EXTRACTED TEXT: Begin

Imagine yourself, in the routine of your daily life, then strip it all away. Take out most of your possessions and your excesses. Your comforts and distractions. Your furniture, your cookware, your dishes. Give away your TV, your sofa, your books. Stop any projects, drop your hobbies, create nothing. Take away your vehicle, someone else will run your errands now…

So here you are. Your walls are bare. Your cupboards are empty and you cannot go anywhere. Yet life continues. Make coffee in the morning. You feed your family and wash laundry… Only now you’re stacking it into a suitcase. Something monumental is about to happen, yet daily life ticks on as if nothing were coming at all.

Nervous excitement fills the air. Electric. Like wild animals before an earthquake, we pace and shift and lash out. There is no buffer. No padding. Nothing to distract from what’s been coming for years…

I am extremely uncomfortable.

Before this, I thought that the things were the problem. If only we could get rid of all of this excess. The meaningless piles consumerism that were cluttering up our lives. While letting go and clearing space is cathartic in itself, eventually you are left with something you cannot get rid of. Yourself. Suddenly the raw, inner core is revealed, and you realize that it was never really about the stuff…

What the fuck is it that I am looking for? What do I need to feel clear? How do I shed these layers of self? I don’t want to carry them into the next life…

It’s easy to find enlightenment in an ashram. Peaceful and austere. Or to hear the voice of God, alone on the hill, with nothing but a blanket. The Buddhist monk, the tai chi master, the zen gardener… They have removed themselves from the chaos of daily living in order to entrain the mind.

It’s all in the mind. Your space can be clear but if the mind is cluttered, you will never be content.

Now that my space is clear, the clutter in my mind is even louder. And I am not in a forest. I am not at a yoga retreat in Bali. I am smack dab in the middle of my real life. Screaming kids, maple syrup and chicken feathers. The constant need with no down time or space to follow my own breath. The mundane, the chaos, the postpartum hormone flux. This is real. If I can find my center here, even for a moment… Bless.

There is no life preserver. The waves are pulling the ship out fast and I am in the waters of my own creation. The Hopi elders warn against trying to hold on to the shore… It will rip you apart. They say let the water carry you. And look around… See who’s in there with you.

There is no room here for hesitation. The door I have been calling to is finally wide open. It’s time to cross the threshold.

EXTRACTED TEXT: End

▶ **PROBLEM 1**
In the essay on letting go of possessions, why was clearing away possessions not enough to bring the writer peace?
▶ **PROBLEM 2**
In the essay on letting go of possessions, update everything from "It’s all in" down to "a moment… Bless.", replacing "forest" with "desert".
▶ **PROBLEM 3**
According to the essay on letting go of possessions, what do the Hopi elders warn against?

SOURCE MATERIAL: Begin

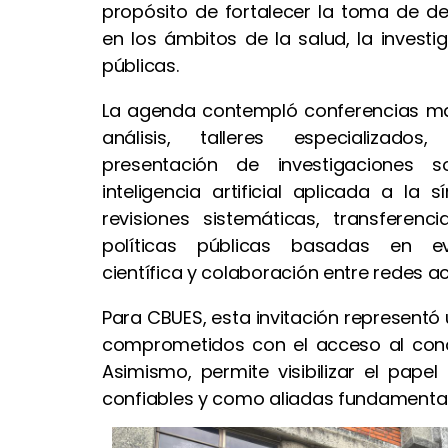
propósito de fortalecer la toma de d
en los ámbitos de la salud, la investig
públicas.
La agenda contempló conferencias ma
análisis, talleres especializados
presentación de investigaciones
inteligencia artificial aplicada a la s
revisiones sistemáticas, transferenc
políticas públicas basadas en evi
científica y colaboración entre redes 
Para CBUES, esta invitación representó
comprometidos con el acceso al conoci
Asimismo, permite visibilizar el pape
confiables y como aliadas fundamentale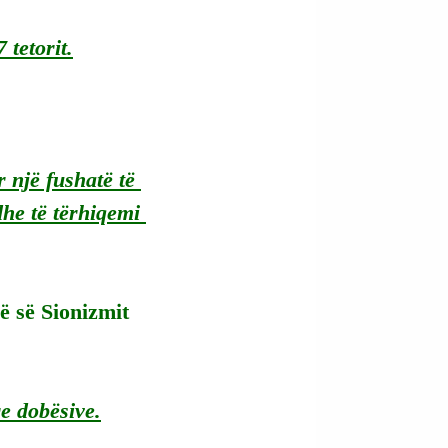
 tetorit.
 një fushatë të 
he të tërhiqemi 
ë së Sionizmit 
e dobësive.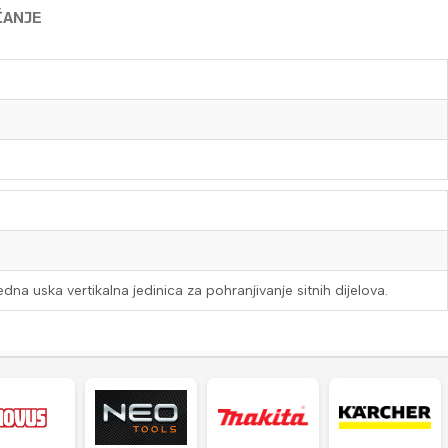
ĆANJE
a uska vertikalna jedinica za pohranjivanje sitnih dijelova.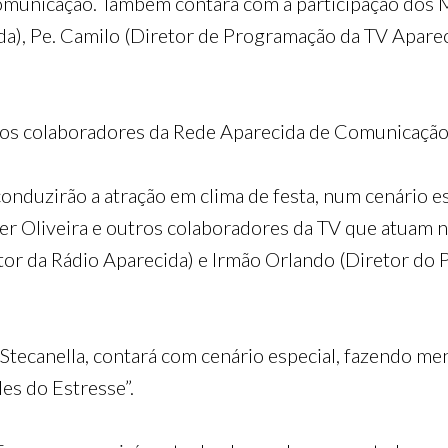
unicação. Também contará com a participação dos M
da), Pe. Camilo (Diretor de Programação da TV Apareci
elos colaboradores da Rede Aparecida de Comunicação
nduzirão a atração em clima de festa, num cenário e
r Oliveira e outros colaboradores da TV que atuam n
tor da Rádio Aparecida) e Irmão Orlando (Diretor do P
 Stecanella, contará com cenário especial, fazendo me
es do Estresse”.
o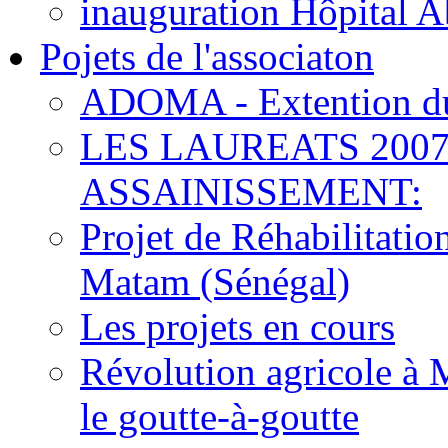
inauguration Hôpital 
Pojets de l'associaton
ADOMA - Extention du
LES LAUREATS 2007
ASSAINISSEMENT:
Projet de Réhabilitati
Matam (Sénégal)
Les projets en cours
Révolution agricole à 
le goutte-à-goutte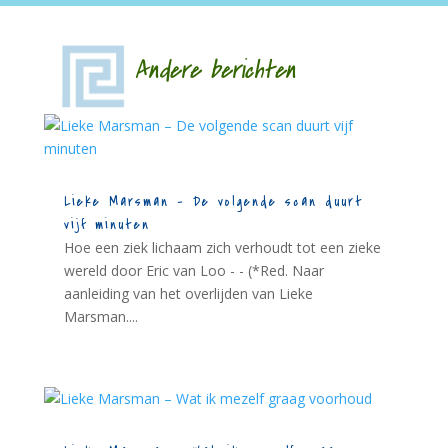
Andere berichten
Lieke Marsman – De volgende scan duurt
vijf minuten
Hoe een ziek lichaam zich verhoudt tot een zieke
wereld door Eric van Loo - - (*Red. Naar
aanleiding van het overlijden van Lieke
Marsman....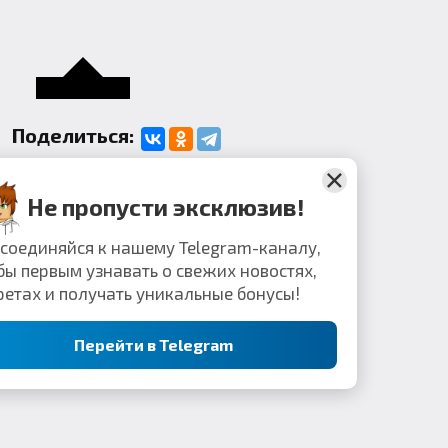
Поделиться:
Комментарии
Не пропусти эксклюзив!
Присоединяйся к нашему Telegram-каналу,
чтобы первым узнавать о свежих новостях,
секретах и получать уникальные бонусы!
Перейти в Telegram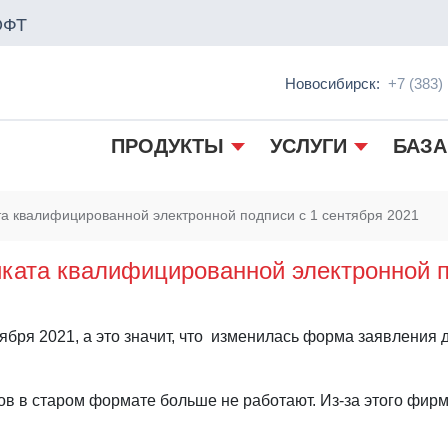
ОФТ
Новосибирск:
+7 (383)
ПРОДУКТЫ
УСЛУГИ
БАЗА
а квалифицированной электронной подписи с 1 сентября 2021
ката квалифицированной электронной п
тября 2021, а это значит, что изменилась форма заявления
в в старом формате больше не работают. Из-за этого фир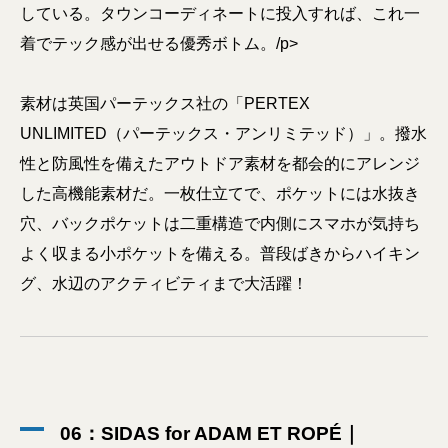
している。タウンコーディネートに投入すれば、これ一
着でテック感が出せる優秀ボトム。/p>
素材は英国パーテックス社の「PERTEX
UNLIMITED（パーテックス・アンリミテッド）」。撥水
性と防風性を備えたアウトドア素材を都会的にアレンジ
した高機能素材だ。一枚仕立てで、ポケットには水抜き
穴、バックポケットは二重構造で内側にスマホが気持ち
よく収まる小ポケットを備える。普段ばきからハイキン
グ、水辺のアクティビティまで大活躍！
06：SIDAS for ADAM ET ROPÉ｜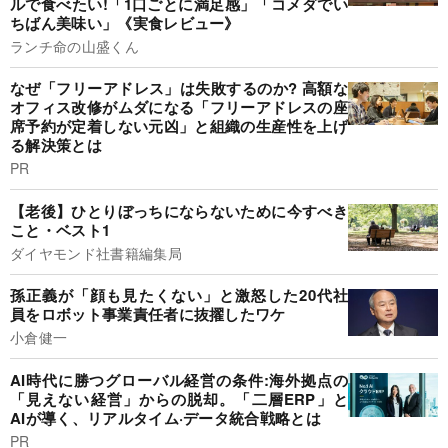
ルで食べたい!「1口ごとに満足感」「コメダでい
ちばん美味い」《実食レビュー》
ランチ命の山盛くん
なぜ「フリーアドレス」は失敗するのか? 高額な
オフィス改修がムダになる「フリーアドレスの座
席予約が定着しない元凶」と組織の生産性を上げ
る解決策とは
PR
【老後】ひとりぼっちにならないために今すべき
こと・ベスト1
ダイヤモンド社書籍編集局
孫正義が「顔も見たくない」と激怒した20代社
員をロボット事業責任者に抜擢したワケ
小倉健一
AI時代に勝つグローバル経営の条件:海外拠点の
「見えない経営」からの脱却。「二層ERP」と
AIが導く、リアルタイム·データ統合戦略とは
PR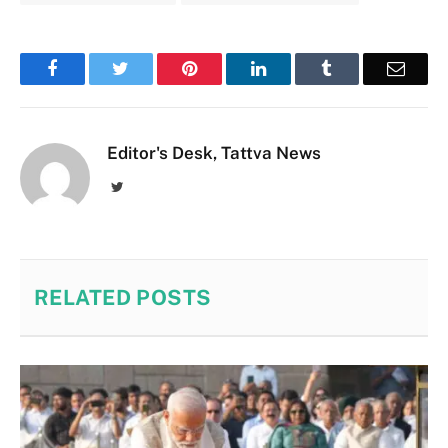
Facebook
Twitter
Pinterest
LinkedIn
Tumblr
Email
Editor's Desk, Tattva News
Twitter
RELATED
POSTS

SOURCE MATERIAL: End

▶ **YOUR RESPONSE 1**
Once the excess is cleared, you are left with yourself, which you cannot get rid of, and you realize it was never really about the stuff. The essay says it is all in the mind: your space can be clear, but if the mind is cluttered, you will never be content.

▶ **YOUR RESPONSE 2**
It’s all in the mind. Your space can be clear but if the mind is cluttered, you will never be content.

Now that my space is clear, the clutter in my mind is even louder. And I am not in a desert. I am not at a yoga retreat in Bali. I am smack dab in the middle of my real life. Screaming kids, maple syrup and chicken feathers. The constant need with no down time or space to follow my own breath. The mundane, the chaos, the postpartum hormone flux. This is real. If I can find my center here, even for a moment… Bless.

▶ **YOUR RESPONSE 3**
Trying to hold on to the shore.